Calcium sulfate formulation with recombinant human BMP-2 and vancomycin was examined by Wang et al. [58]. At the same time, good elution of the antibiotic was observed within 21 days and an increase in osteogenesis in the experiment on rabbits. An in vitro study using a composite disc of calcium sulfate and hydroxyapatite (Cerament™) as an antibiotic bearer with different antibiotics against S. aureus and P. aeruginosa was undertaken by Karr et al. in 2011 [32]. In the same year, Karr [32] published a study on the resultative therapy of diabetic osteomyelitis of the foot with the clinical extracellular CeramentTM application impregnated with vancomycin.
A comparative analysis of beta-tricalcium phosphates Cerasorb® and Cerasorb® M as antibiotic carrier systems impregnated with gentamicin and vancomycin was undertaken by Mayer et al. [61]. Elution levels for both S. aureus materials were demonstrated. However, Cerasorb® showed a higher elution rate during 6 days and Cerasorb® M demonstrated lower rates during 4 days.
The disadvantages of composites are low strength and high modulus of elasticity. The presence of these properties does not allow the use of composites in load-bearing bones.
Discussion
Today, the search for the best bone allograft, ideal for the treatment of osteomyelitis, continues. And while there are many options already available, each one has its drawbacks. Thus, polymethyl methacrylate maintains a sufficient minimum concentration of antibiotics in the wound.
This helps to sanitize the wound, but due to the lack of biodegradation properties in the above graft, it becomes necessary to reoperate to remove non-absorbable materials in order to prevent recurrence and to create conditions for bone tissue resorption.
The imperfection of bioactic glasses includes the difference in the mechanical properties of bioglass and bone. Mechanical glasses of bioactive glasses are significantly inferior to the properties of bone tissue. Therefore, bioactive glasses cannot be used for implants of the supporting bones of the body. For example, on the femur, shin bones.
The disadvantages of polymers include their irritating effect on body tissues due to residual monomer.
The shortcomings of composites are low strength and high modulus of elasticity. The presence of these properties does not allow the use of composites in load-bearing bones.
Studies with the isolated use of calcium sulfate showed good efficacy, but later the cytotoxic effect of calcium sulfate
was noted, which made it difficult for wound healing.

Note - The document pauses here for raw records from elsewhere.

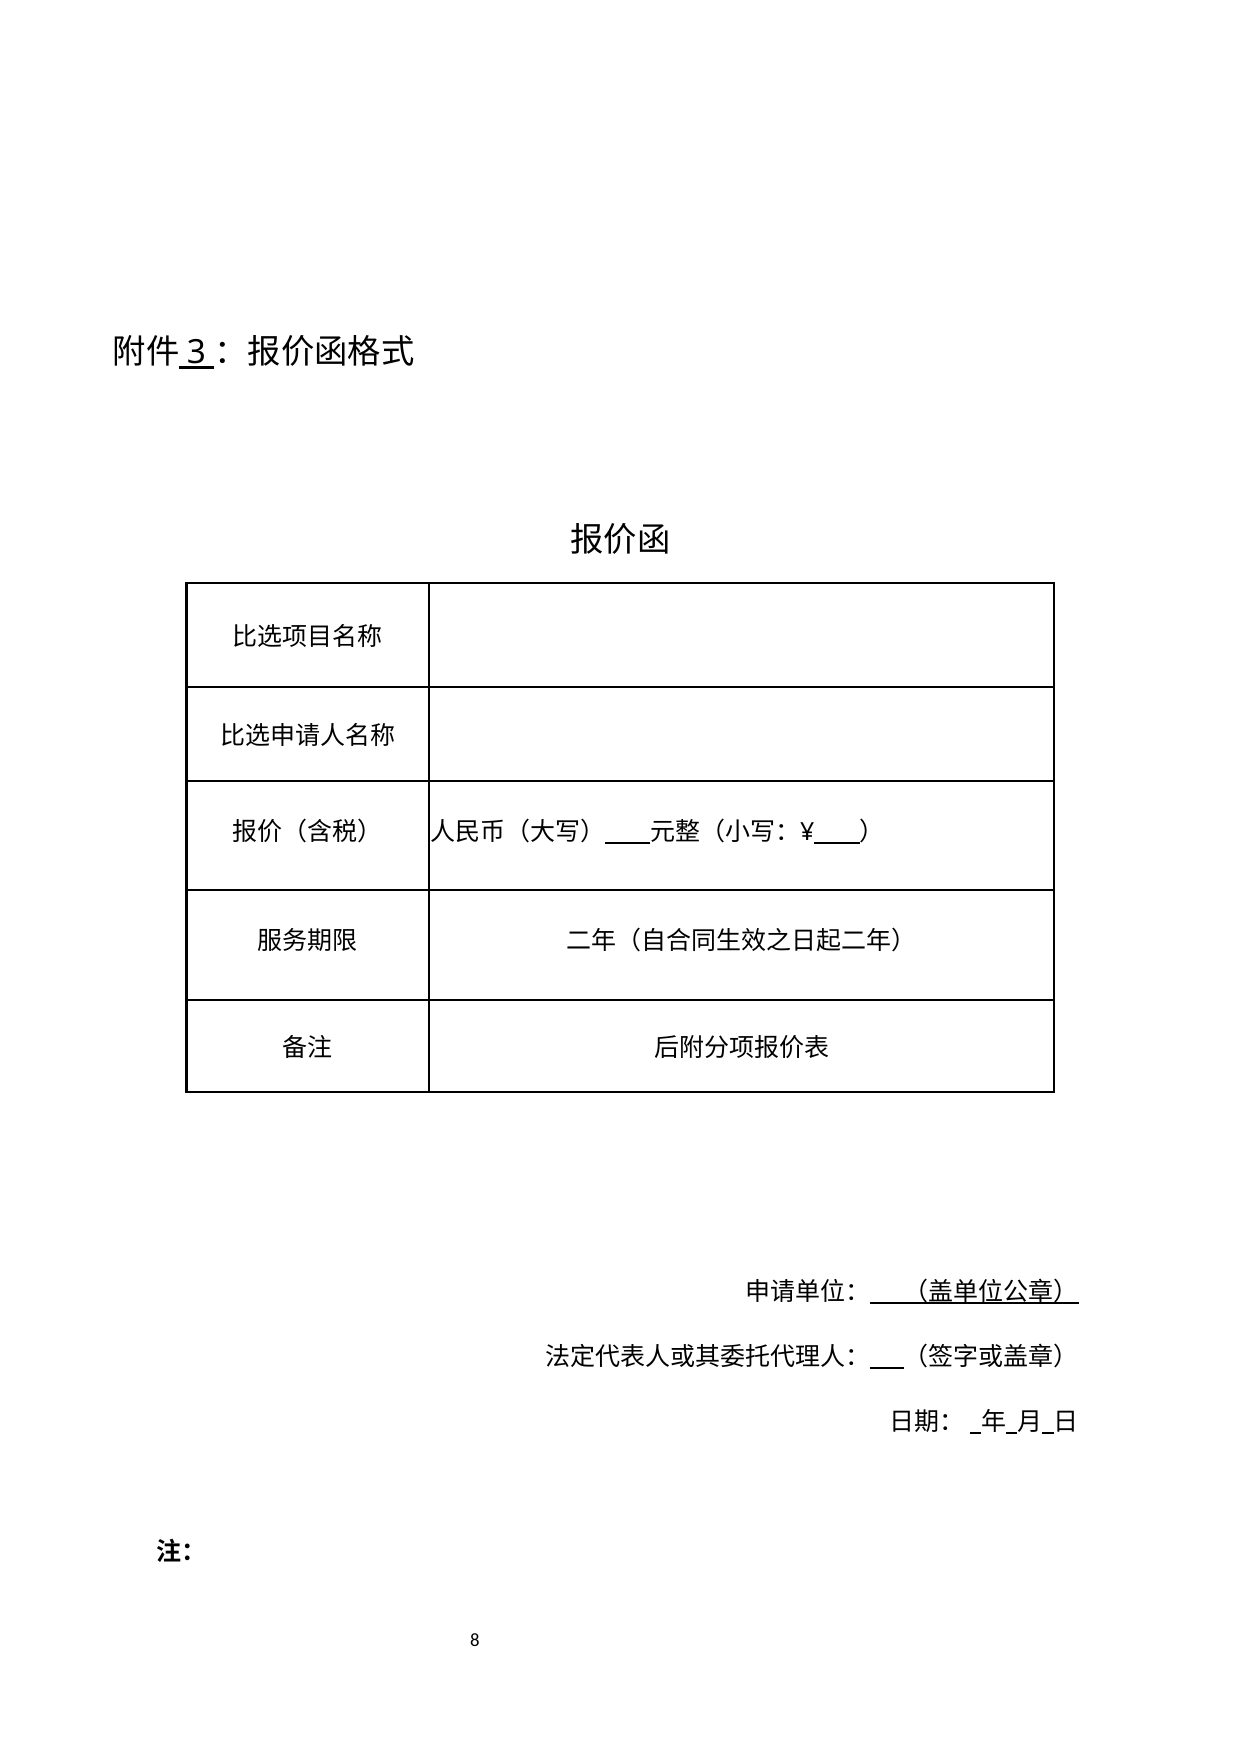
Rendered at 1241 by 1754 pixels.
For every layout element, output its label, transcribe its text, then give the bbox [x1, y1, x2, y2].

table_cell 二年（自合同生效之日起二年） [430, 891, 1053, 999]
table_cell 比选申请人名称 [188, 688, 428, 780]
text 报价函 [112, 504, 1128, 569]
table_cell 备注 [188, 1001, 428, 1091]
table_cell 服务期限 [188, 891, 428, 999]
text 法定代表人或其委托代理人： （签字或盖章） [112, 1322, 1078, 1387]
text 申请单位： （盖单位公章） [112, 1257, 1078, 1322]
text 日期： 年 月 日 [112, 1387, 1078, 1452]
table_cell [430, 688, 1053, 780]
table_cell 人民币（大写） 元整（小写：¥ ） [430, 782, 1053, 889]
table_cell 后附分项报价表 [430, 1001, 1053, 1091]
text 注： [156, 1517, 1128, 1582]
table_header [430, 584, 1053, 686]
table_header 比选项目名称 [188, 584, 428, 686]
table_cell 报价（含税） [188, 782, 428, 889]
text 附件 3 ：报价函格式 [112, 317, 1128, 382]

At the same time, a composite of hydroxyapatite and calcium sulfate has shown itself well in a number of studies both as an allograft for good bone resorption and as a local antibiotic delivery system.
Autologous bone grafts are still the gold standard of bone transplantation. They contain bone matrix, growth factors, osteoblasts, and are well impregnated with antibiotic solutions. The disadvantages are the limited amount of autograft, high cost, and difficulties in the process of obtaining bone tissue allotranslantate.
It is necessary to continue the search of an «ideal» bone allograft and to integrate promising developments into clinical practice. The search for the best carrier of the antibiotic continues. Our scientific team continues research in this area.
Disclosures: There is no conflict of interest for all authors. Acknowledgements: None. Funding: None.